(Yicai) Nov. 15 -- Chinese savers withdrew an additional CNY126.6 billion (USD17.5 billion) from banks last month compared with a year ago, shrinking household savings by CNY636.9 billion (USD88 billion) due to the ongoing impact of lower interest rates.
Major financial institutions have cut deposit rates three times in the last 14 months, the latest data from the People's Bank of China showed. There were cuts in September last year, and in June and September this year, according to a central bank report published earlier this month.
In September, new fixed-term deposit rates averaged 2.04 percent, down 0.4 percentage point from April 2022, it said.
Other short-term factors have also accelerated withdrawals, including a surge in tax payments due in October, said Liang Si, an analyst at the Bank of China's research institute. Government bond sales last month also prompted individuals and non-financial companies to pull funds, he added.

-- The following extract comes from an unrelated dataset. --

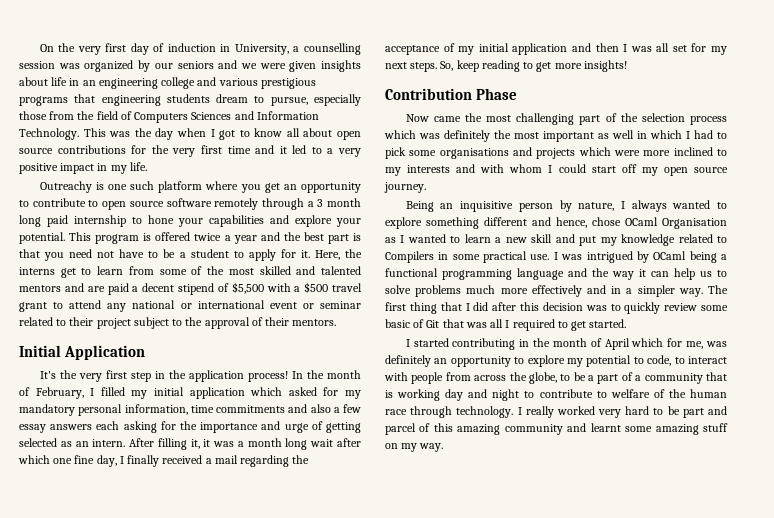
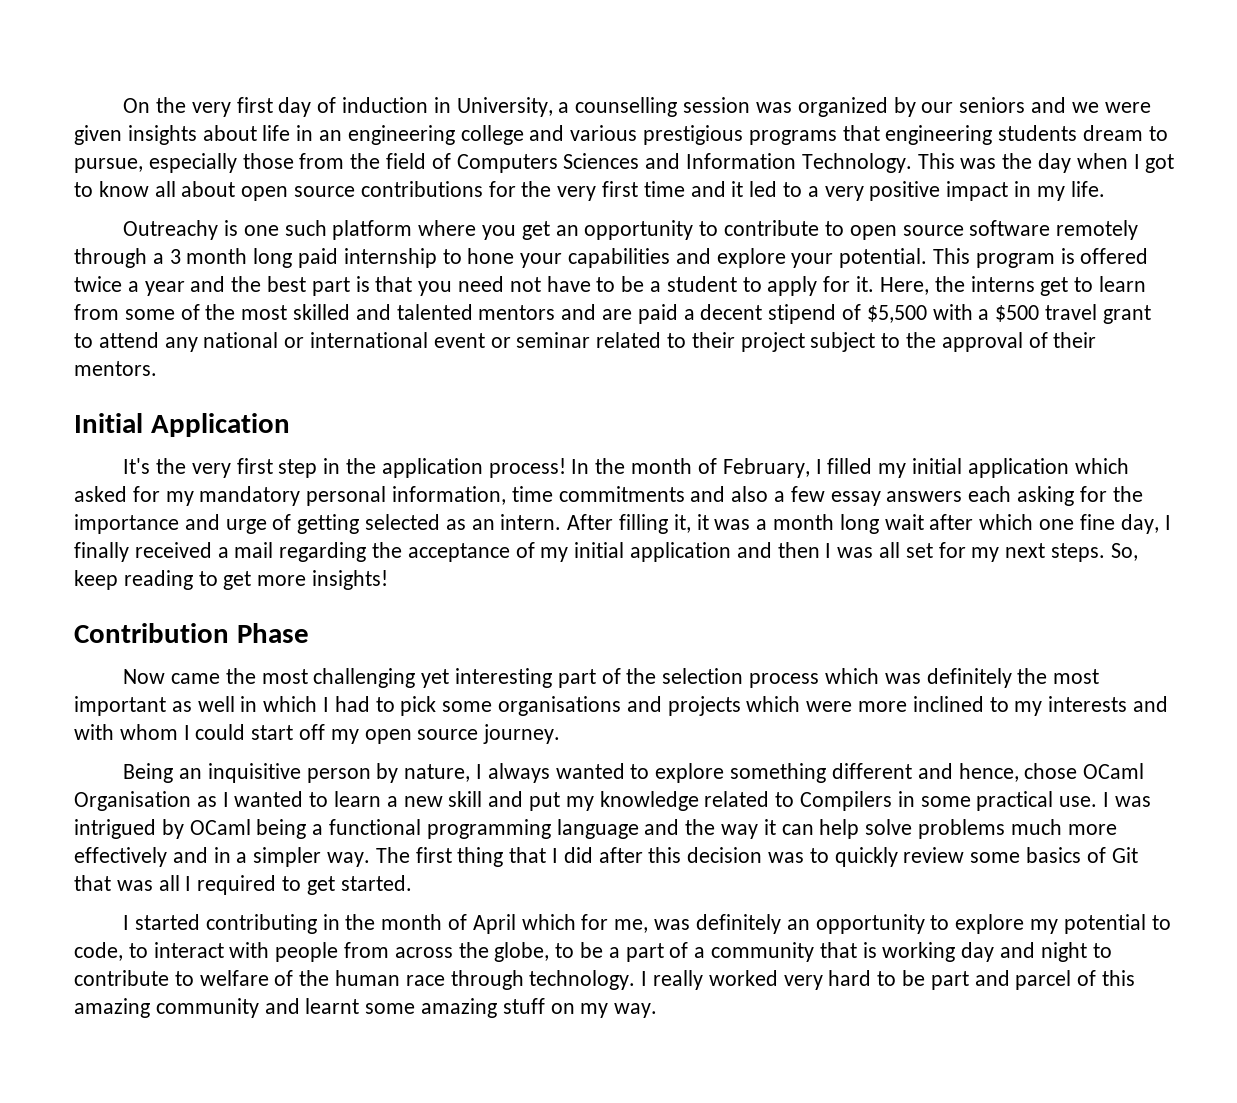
(575, 119) none -> [421,668,553,688] yet interesting
[700,270,727,277] us to -> (860, 829) none
[385,319,410,328] basic -> [1026,847,1082,863] basics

Last month, the yuan deposits of non-financial firms fell CNY865.2 billion (USD119.6 billion), according to PBOC data released on Nov. 13. But government deposits rose by CNY1.37 trillion (USD189.2 billion), with an increase of CNY506.8 billion (USD70 billion) from non-banking-financial institutions.
The increase in government deposits was mainly a result of the intensive sale of local government debt, which has yet to be used, Western Securities said in a research note.
The downward trend in interest rates may continue for a while, Ming Ming, chief economist at Citic Securities, told Yicai. In the short run, risk appetite will remain low among individuals and deposits should climb despite falling rates, he said. But in the mid-to-long term, deposited funds may be redirected into wealth management products, he noted.